Given entries START
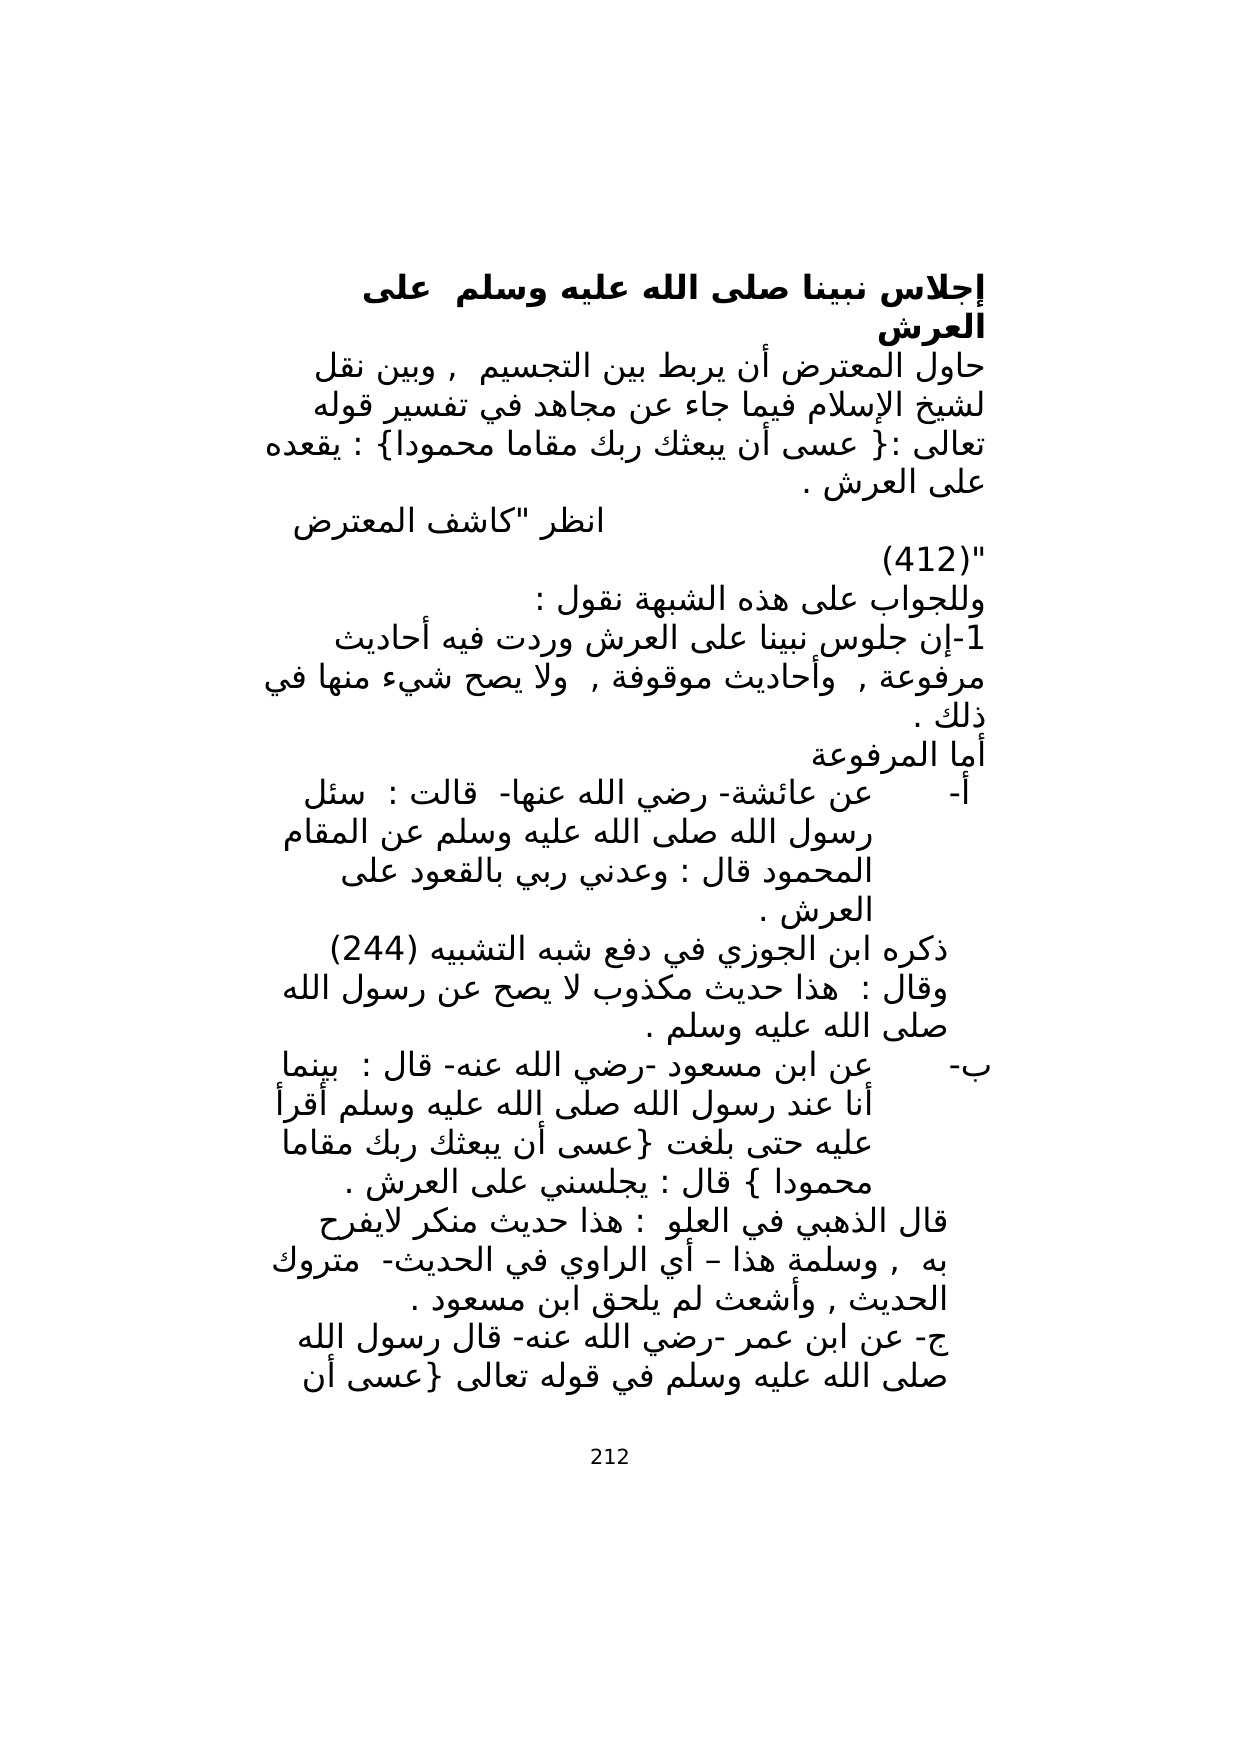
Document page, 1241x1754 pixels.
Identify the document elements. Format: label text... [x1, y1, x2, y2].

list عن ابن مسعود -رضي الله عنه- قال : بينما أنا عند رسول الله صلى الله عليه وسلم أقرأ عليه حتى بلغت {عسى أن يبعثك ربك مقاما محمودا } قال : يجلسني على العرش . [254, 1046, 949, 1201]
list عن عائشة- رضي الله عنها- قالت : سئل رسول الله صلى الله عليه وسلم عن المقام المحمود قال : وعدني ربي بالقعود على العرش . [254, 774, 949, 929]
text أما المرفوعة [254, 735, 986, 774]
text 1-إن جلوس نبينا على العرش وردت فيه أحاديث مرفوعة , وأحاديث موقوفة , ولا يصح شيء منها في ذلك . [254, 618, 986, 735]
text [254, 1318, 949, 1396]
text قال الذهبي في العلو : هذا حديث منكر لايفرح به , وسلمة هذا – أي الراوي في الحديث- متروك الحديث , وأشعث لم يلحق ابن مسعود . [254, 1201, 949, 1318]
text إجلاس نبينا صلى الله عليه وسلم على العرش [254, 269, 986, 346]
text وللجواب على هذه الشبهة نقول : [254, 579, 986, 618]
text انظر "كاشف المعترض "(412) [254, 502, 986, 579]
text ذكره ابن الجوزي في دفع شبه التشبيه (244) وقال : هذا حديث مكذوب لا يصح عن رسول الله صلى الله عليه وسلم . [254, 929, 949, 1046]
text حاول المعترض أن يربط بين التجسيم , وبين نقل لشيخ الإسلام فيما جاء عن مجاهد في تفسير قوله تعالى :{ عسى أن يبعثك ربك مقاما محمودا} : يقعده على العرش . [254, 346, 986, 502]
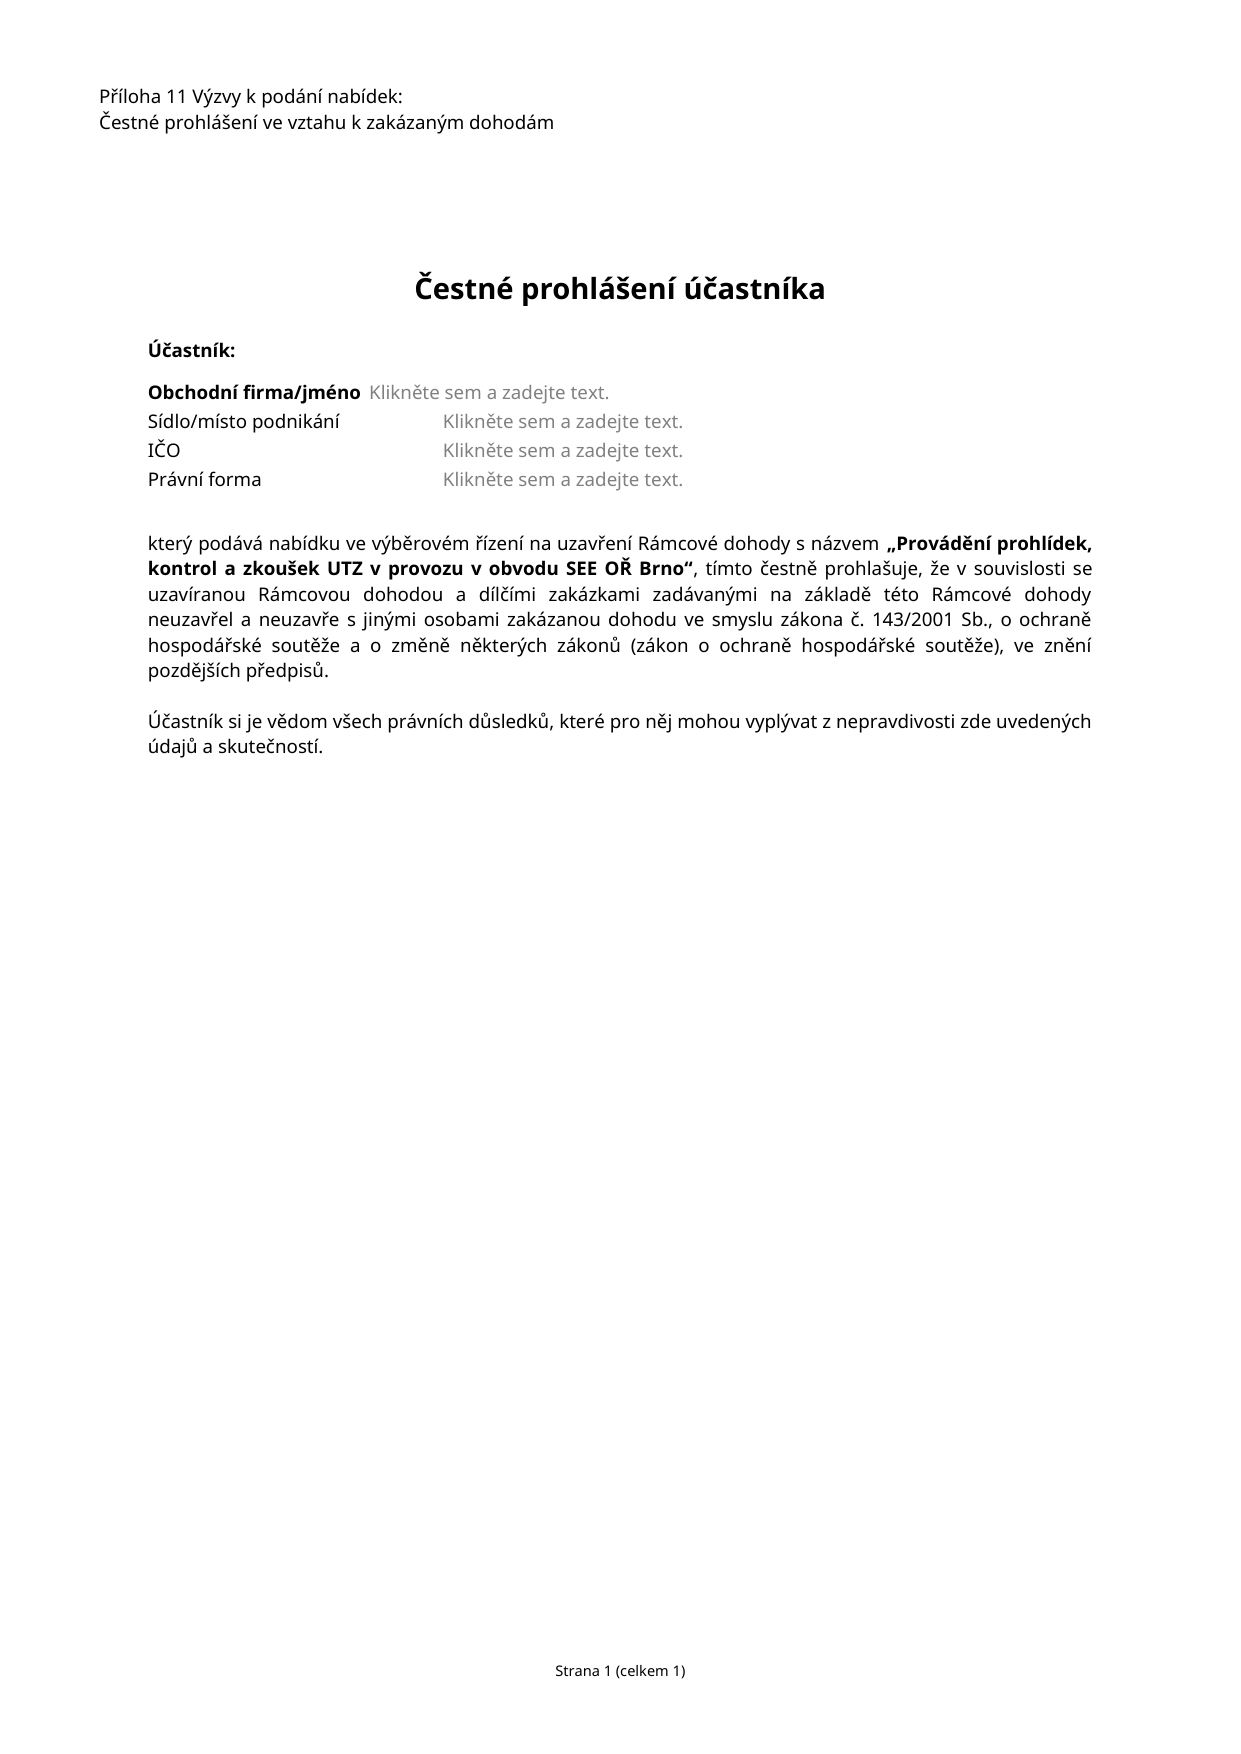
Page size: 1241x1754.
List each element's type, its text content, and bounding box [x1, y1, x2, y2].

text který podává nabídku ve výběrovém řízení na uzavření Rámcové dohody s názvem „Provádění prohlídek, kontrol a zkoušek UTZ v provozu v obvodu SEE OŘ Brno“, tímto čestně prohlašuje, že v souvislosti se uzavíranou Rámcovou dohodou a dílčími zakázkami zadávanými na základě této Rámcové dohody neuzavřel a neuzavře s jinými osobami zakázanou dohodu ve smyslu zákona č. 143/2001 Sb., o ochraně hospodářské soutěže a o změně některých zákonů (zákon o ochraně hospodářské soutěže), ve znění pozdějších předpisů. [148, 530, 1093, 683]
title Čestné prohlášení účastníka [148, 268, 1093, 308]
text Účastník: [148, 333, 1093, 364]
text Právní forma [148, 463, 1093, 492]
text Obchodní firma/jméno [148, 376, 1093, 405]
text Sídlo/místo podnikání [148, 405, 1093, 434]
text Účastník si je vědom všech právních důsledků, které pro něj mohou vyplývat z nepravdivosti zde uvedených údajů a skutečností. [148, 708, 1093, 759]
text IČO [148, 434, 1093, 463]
Given entries END
[Task details]: The data above must be given again in full and unaltered, minus its images.

[Response below]:
Document page, 1241x1754 pixels.
Identify the document elements. Format: label text... [x1, y1, x2, y2].

list عن ابن مسعود -رضي الله عنه- قال : بينما أنا عند رسول الله صلى الله عليه وسلم أقرأ عليه حتى بلغت {عسى أن يبعثك ربك مقاما محمودا } قال : يجلسني على العرش . [254, 1046, 949, 1201]
list عن عائشة- رضي الله عنها- قالت : سئل رسول الله صلى الله عليه وسلم عن المقام المحمود قال : وعدني ربي بالقعود على العرش . [254, 774, 949, 929]
text أما المرفوعة [254, 735, 986, 774]
text 1-إن جلوس نبينا على العرش وردت فيه أحاديث مرفوعة , وأحاديث موقوفة , ولا يصح شيء منها في ذلك . [254, 618, 986, 735]
text [254, 1318, 949, 1396]
text قال الذهبي في العلو : هذا حديث منكر لايفرح به , وسلمة هذا – أي الراوي في الحديث- متروك الحديث , وأشعث لم يلحق ابن مسعود . [254, 1201, 949, 1318]
text إجلاس نبينا صلى الله عليه وسلم على العرش [254, 269, 986, 346]
text وللجواب على هذه الشبهة نقول : [254, 579, 986, 618]
text انظر "كاشف المعترض "(412) [254, 502, 986, 579]
text ذكره ابن الجوزي في دفع شبه التشبيه (244) وقال : هذا حديث مكذوب لا يصح عن رسول الله صلى الله عليه وسلم . [254, 929, 949, 1046]
text حاول المعترض أن يربط بين التجسيم , وبين نقل لشيخ الإسلام فيما جاء عن مجاهد في تفسير قوله تعالى :{ عسى أن يبعثك ربك مقاما محمودا} : يقعده على العرش . [254, 346, 986, 502]
Page size: 1241x1754.
List each element's type, its text content, and bounding box [x1, y1, x2, y2].

text který podává nabídku ve výběrovém řízení na uzavření Rámcové dohody s názvem „Provádění prohlídek, kontrol a zkoušek UTZ v provozu v obvodu SEE OŘ Brno“, tímto čestně prohlašuje, že v souvislosti se uzavíranou Rámcovou dohodou a dílčími zakázkami zadávanými na základě této Rámcové dohody neuzavřel a neuzavře s jinými osobami zakázanou dohodu ve smyslu zákona č. 143/2001 Sb., o ochraně hospodářské soutěže a o změně některých zákonů (zákon o ochraně hospodářské soutěže), ve znění pozdějších předpisů. [148, 530, 1093, 683]
title Čestné prohlášení účastníka [148, 268, 1093, 308]
text Účastník: [148, 333, 1093, 364]
text Právní forma [148, 463, 1093, 492]
text Obchodní firma/jméno [148, 376, 1093, 405]
text Sídlo/místo podnikání [148, 405, 1093, 434]
text Účastník si je vědom všech právních důsledků, které pro něj mohou vyplývat z nepravdivosti zde uvedených údajů a skutečností. [148, 708, 1093, 759]
text IČO [148, 434, 1093, 463]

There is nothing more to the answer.